Until now, only male panthers have been spotted north of the river, and for decades it was assumed that the females refused or were unable to cross it. But new images of healthy kittens have revealed that the Florida panther population could still be maintaining its unlikely increase.
"Until now, we had only evidence of panthers breeding south of the Caloosahatchee," Kipp Frohlich from the Florida Fish and Wildlife Conservation Commission's (FWC) Division of Habitat and Species Conservation said in a statement.
"These pictures of a female with kittens indicate that there are now panthers breeding north of the river."
Florida panthers are a critically endangered subspecies of cougar that have made their homes in the forests and swamps in the southern half of the state.
Once common throughout the southeastern US, the subspecies hit its lowest point in the 1970s, when just 20 individuals were estimated to be left in the wild.
Despite now being restricted to less than 5 percent of their historic range, and still faced with considerable threats, including poaching, busy roads, disease, and pollution, conservationists are extremely encouraged by this latest sighting.
"This is good news for panther recovery," Larry Williams from the US Fish and Wildlife Service said in a press statement.
"The service is committed to working with landowners to make panthers and private land ownership compatible."

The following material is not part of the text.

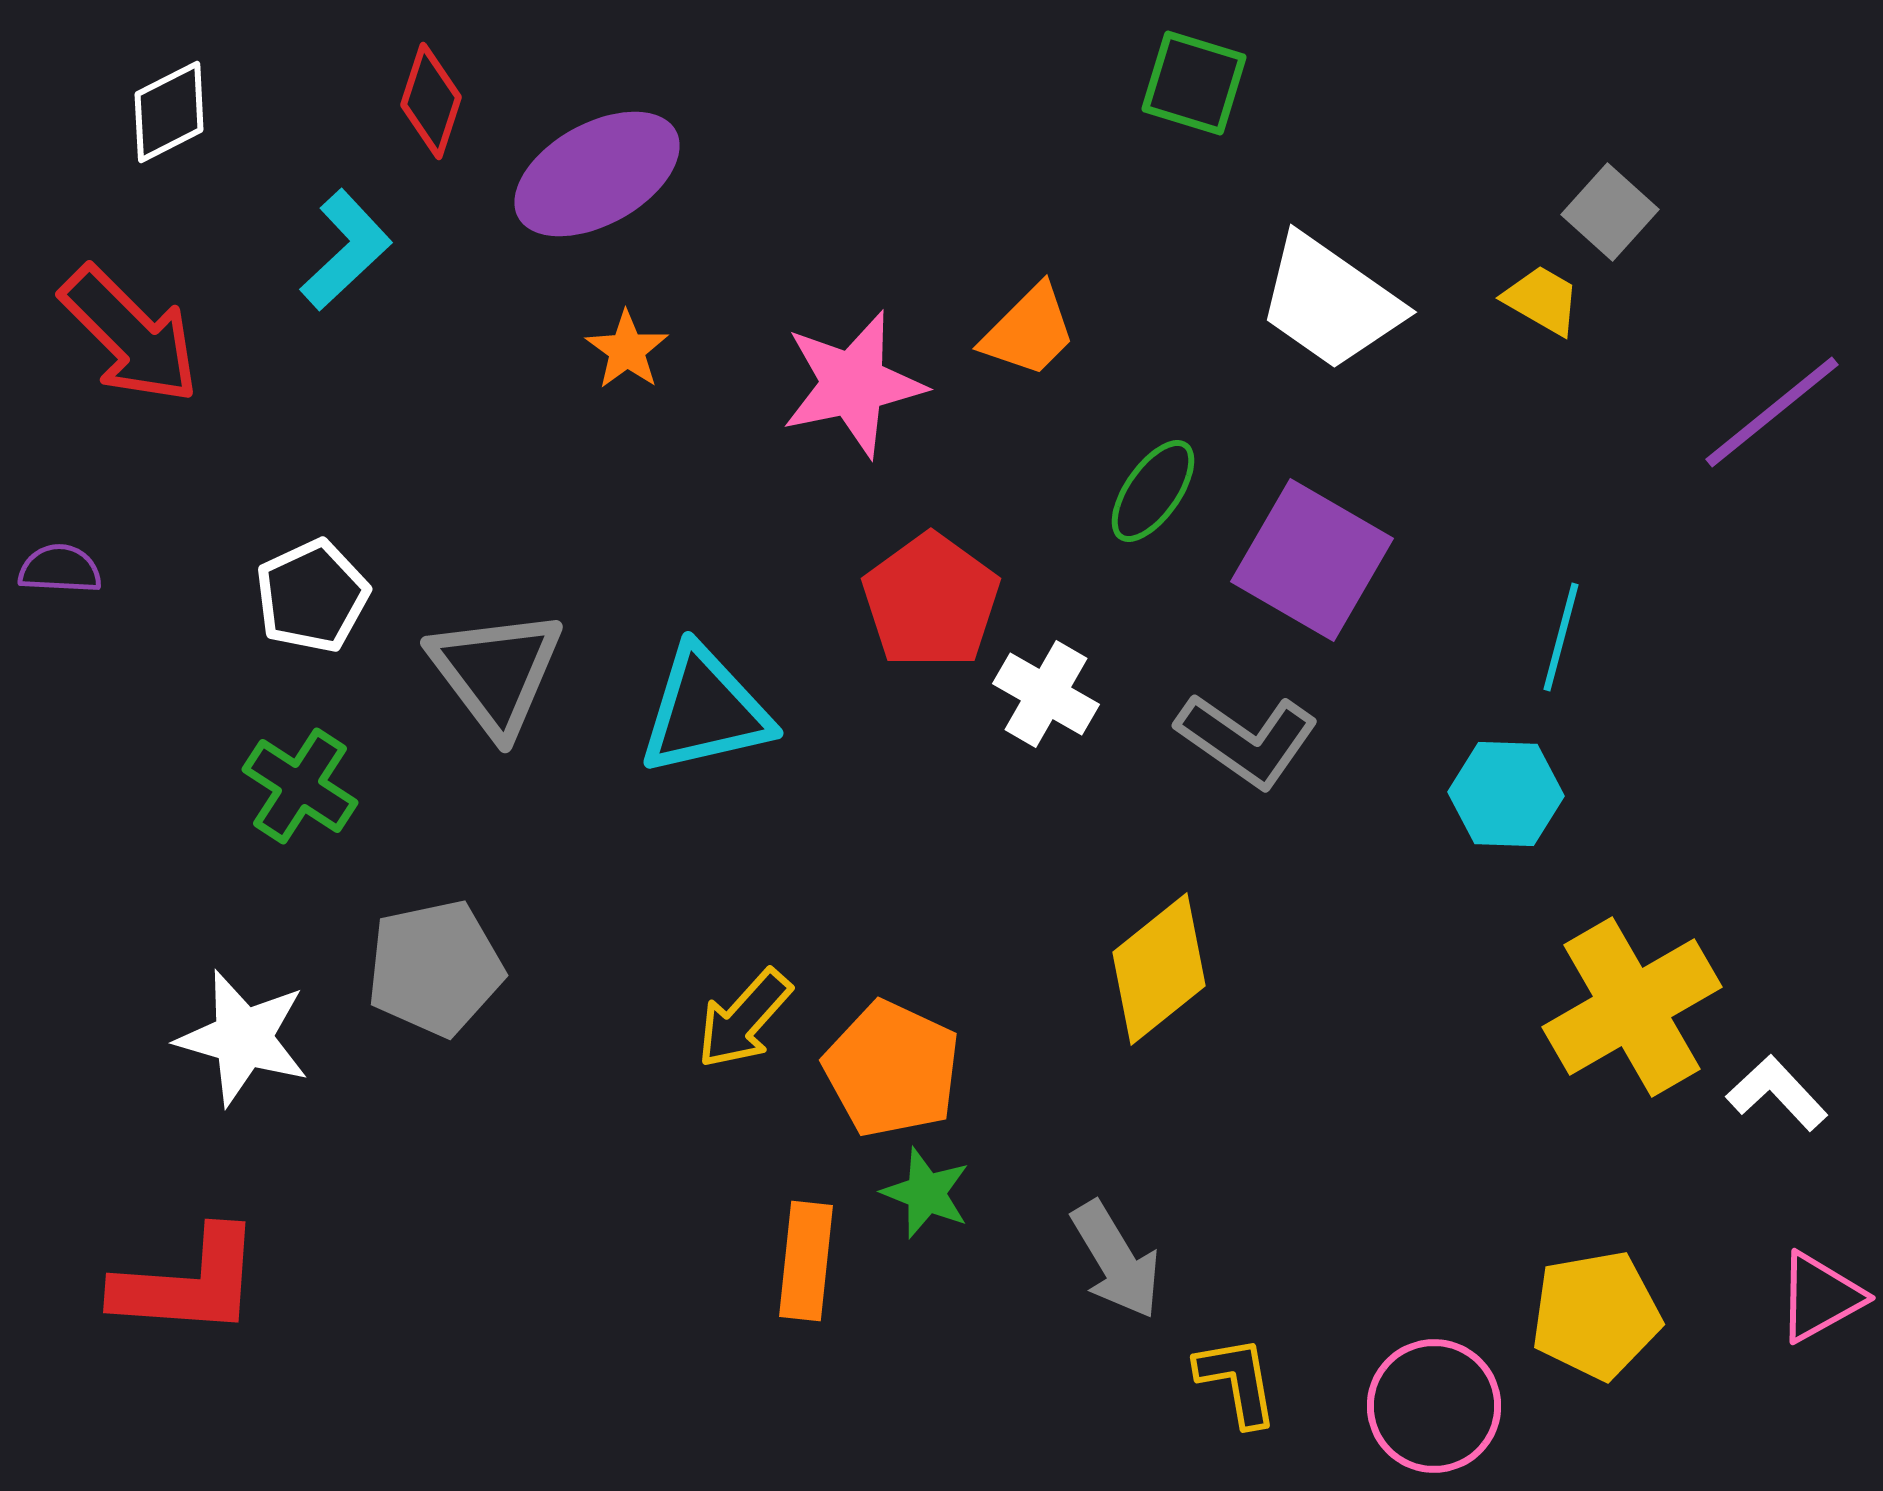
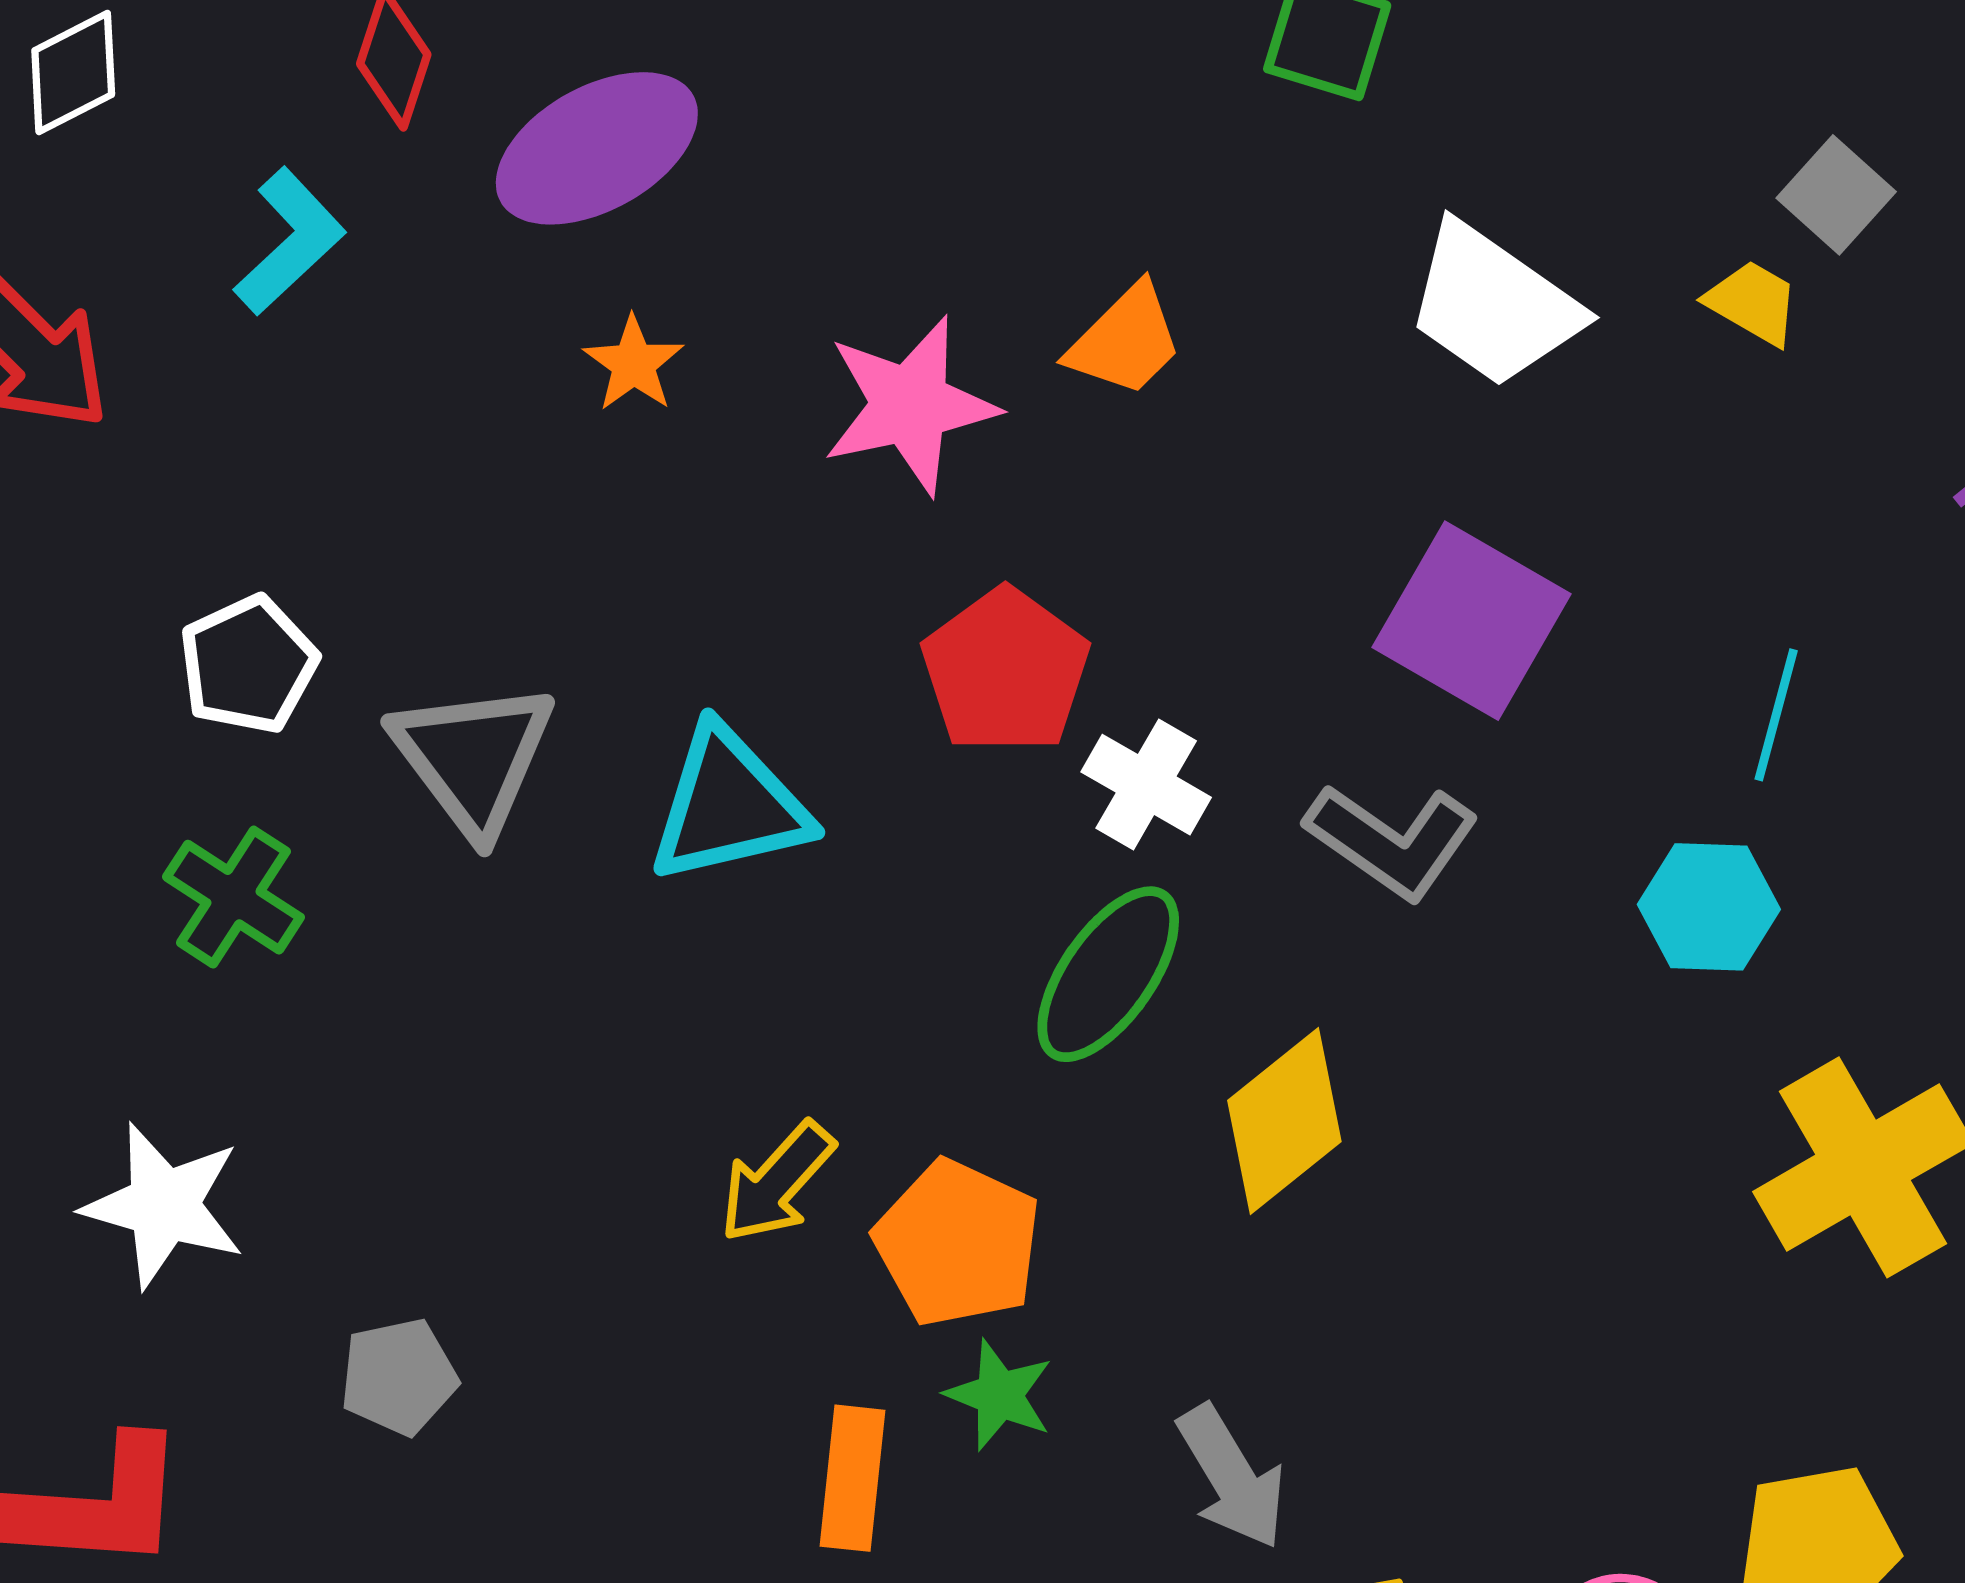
green ellipse: (1153, 491) -> (1108, 974), moved, size x1.4
gray pentagon: (435, 968) -> (399, 1377), moved, size x0.7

Back in November 2016, Florida conservation officials announced that they'd seen a female panther finally cross the Caloosahatchee River for the first time in decades.
It's not clear how many have followed suit since then, but experts say this is the single best thing the big cats could have done to ensure the survival of the subspecies.
In fact, these pioneering females appear to have done the Florida Fish and Wildlife Conservation Commission a favour - for decades now, the government has had a long-term recovery plan in place for the subspecies, the primary goal of which was to:
"[M]aintain, restore, and expand the panther population and its habitat in south Florida, and expand the breeding portion of the population in south Florida to areas north of the Caloosahatchee River."
Looks like the panthers have done their job for them.
It's no time to get complacent about the fate of these important big cats - they're still critically endangered, after all - but it's refreshing to finally have some good news amid sobering predictions from scientists that a "major extinction event" could be on the cards for primates if things don't change.
Let's hope the Florida panther continues to defy all odds by finding new ways to survive out there in the sunshine state.
"For many years, the Caloosahatchee River has appeared to be a major obstacle to northward movement for female panthers," says Darrell Land, the FWC panther team leader.
"This verification of kittens with the female demonstrates panthers can expand their breeding territory across the river naturally."